Hypothesis: OFF cells are inhibitory to spinal nociceptive processing - therefore when switch off - the tail flicks. ON cells: FACILITATE spinal nociceptive processing - only when they become active that tail flick occurs

68
Q

What did Fields et al (2006) show about morphine?

A

Morphine INHIBITS ON cells - could be a mechanism behind its anti-nociceptive effects? It also ACTIVATES the OFF cells

69
Q

Why has there been lots of interest in serotonin? What discovery has this led to?

A

Off cells: most serotonin in CNS is in RAPHE nuclei (part of RVM), when it became evident that RVM critical in descending control - focus on the effect of 5HT on these systems

Clinical trials - do not prove to be efficacious in clinical setting (relief of pain)

Combine recordings with intracellular labelling of cells (identify off cell, recover it from histological material and stain for 5HT - it is NEUTRAL cells that are serotonergic, not on/off cells)

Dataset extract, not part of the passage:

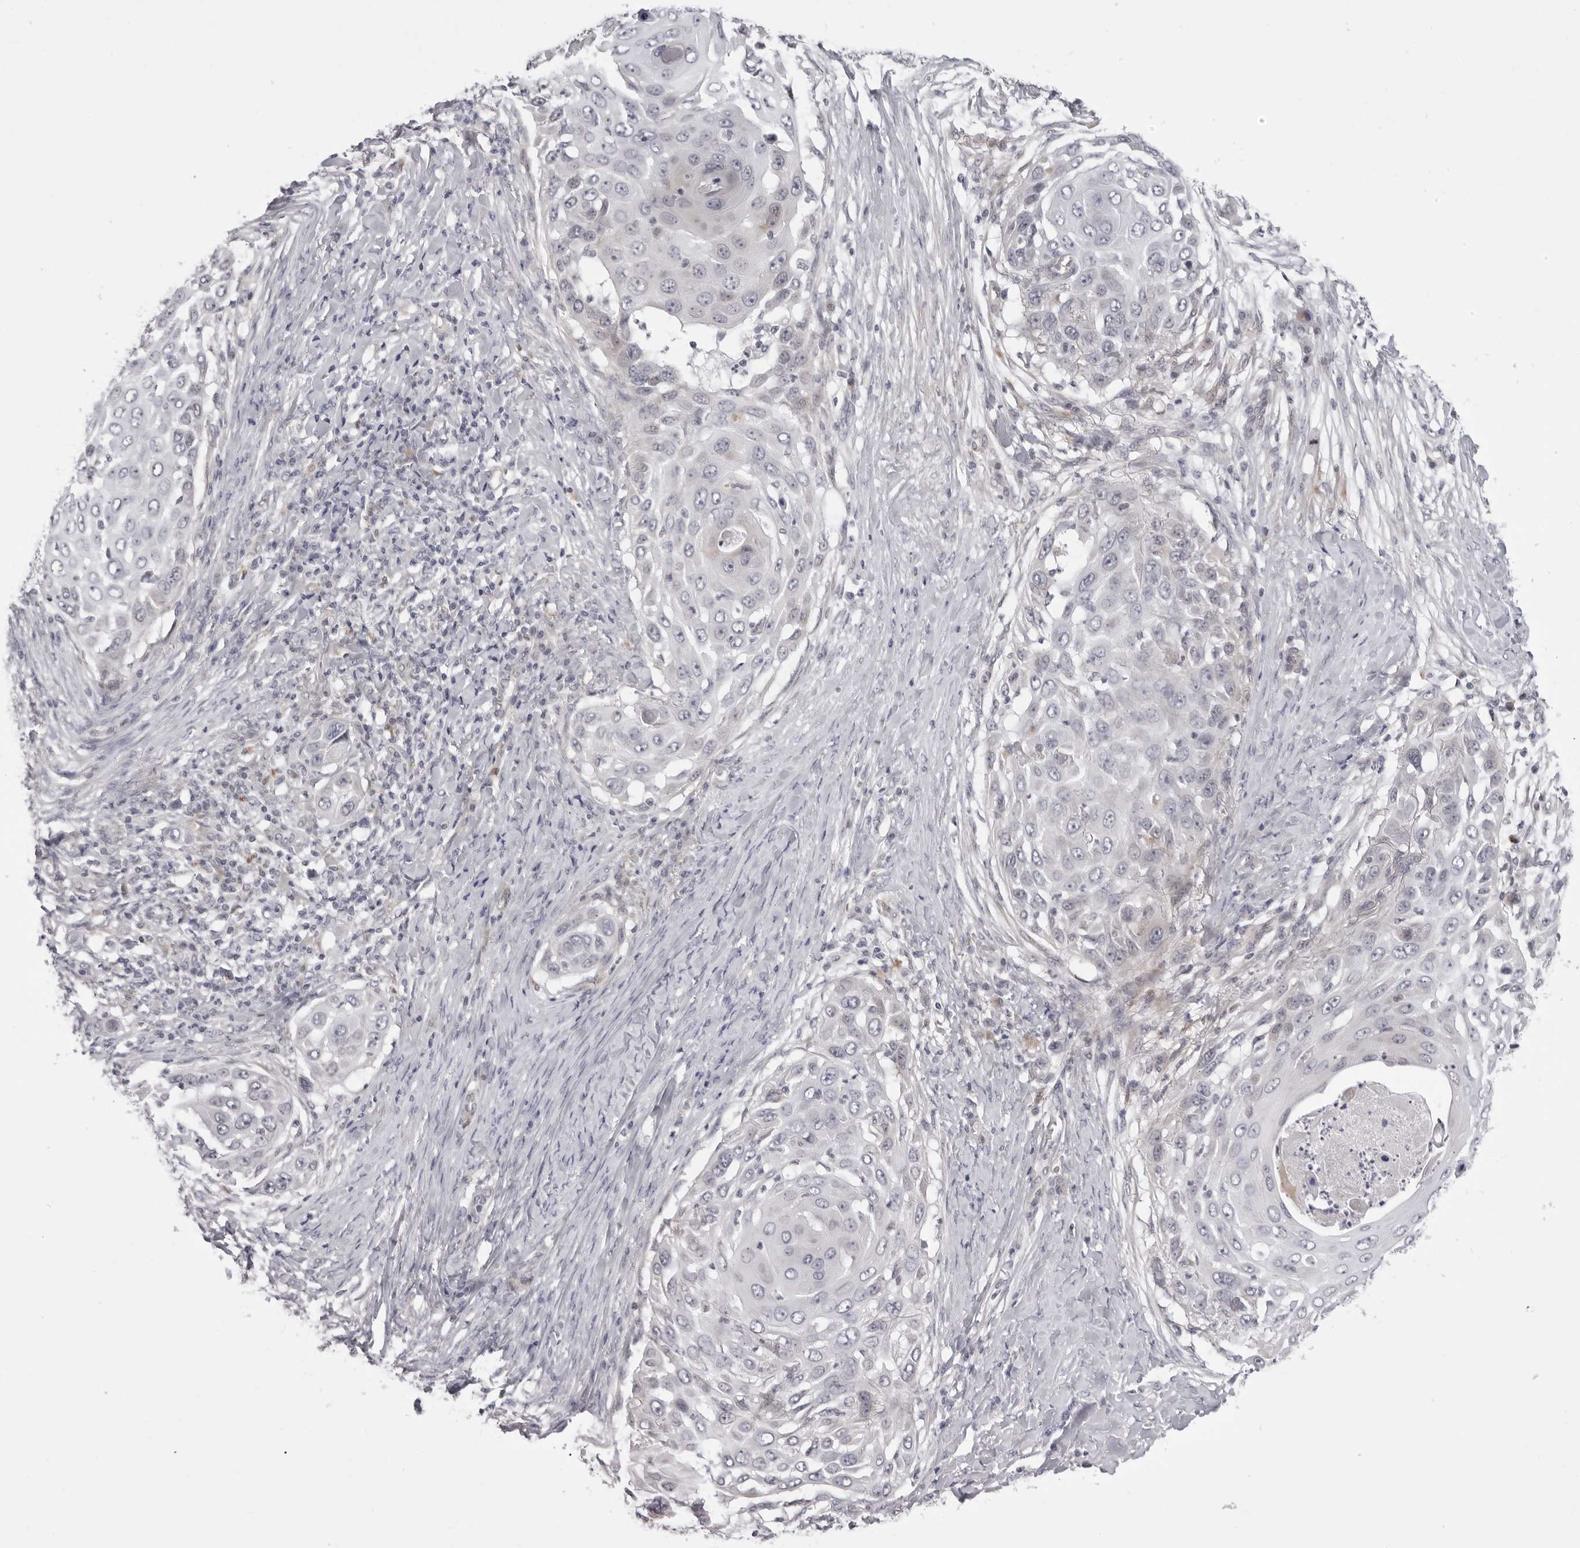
{"staining": {"intensity": "negative", "quantity": "none", "location": "none"}, "tissue": "skin cancer", "cell_type": "Tumor cells", "image_type": "cancer", "snomed": [{"axis": "morphology", "description": "Squamous cell carcinoma, NOS"}, {"axis": "topography", "description": "Skin"}], "caption": "This is a image of immunohistochemistry staining of skin cancer (squamous cell carcinoma), which shows no expression in tumor cells.", "gene": "SUGCT", "patient": {"sex": "female", "age": 44}}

As move from acute to chronic pain (still don’t know what triggers the change) - hypothesis that OFF cells (serotonergic cells?) may take on DIFFERENT characteristics when moving from acute → chronic pain
*facilitatory pathway may predominate in chronic pain? when manipulate animal models of chronic pain - RVM important

70
Q

Porecca et al (2002) - what did they show?

A

Review: brought together evidence for descending facilitation from RVM in inflammatory hyperalgesia

Also brought together evidence from NP pain models & inflammatory models

1ry hyperalgesia (site of injury) + 2ry hyperalgesia (develops due to central sensitisation) → high input into DH, transmitted to brain (some in STT) → collaterals into RVM → descending pathways with FACILITATORY effect on dorsal horn

*one of the mechanisms to increase excitability of dorsal horn

Nociceptive response is facilitated by EXCITATORY projections from the RVM → spinal cord
* if block this, block the pain response

71
Q

Based on Porecca (2002) review - how have labs manipulated RVM circuit to study effects on nociception?

A
  • cut descending pathways (e.g. cut VLF) - can reduce hyperalgesia / allodynia
  • manipulate activity in RVM (e.g. lidocaine injection, neurotensin antagonist [important NT in system - antagonist reduces chronic pain], block NO / CCK & excitatory amino acids): requirement for RVM in inflammatory hyperalgesia
72
Q

What did Bee & Dickenson (2007) show about the RVM in NP pain?

A

Anaesthetised rats, spinal nerve ligation, recording lamina V WDR cells (AP rate in response to diff skin temps)

Control NP model: stimulus intensity still ENCODED by Class II WDR neurons (one of their features).

Block RVM with lignocaine: reduced deep dorsal horn response in 64% of NORMAL rats and in 81% of SNL rats

Normal rat: RVM block reduced response to NOXIOUS input

SNL rat: RVM block also reduced responses to NON-noxious stimuli

Increase in the proportion of DH neurons showing a post-lignocaine reduction activity in SNL suggests that the strength of these facilitatory influences INCREASES after neuropathy.

The effect of lignocaine in RVM may be due to blockade of facilitatory On cells.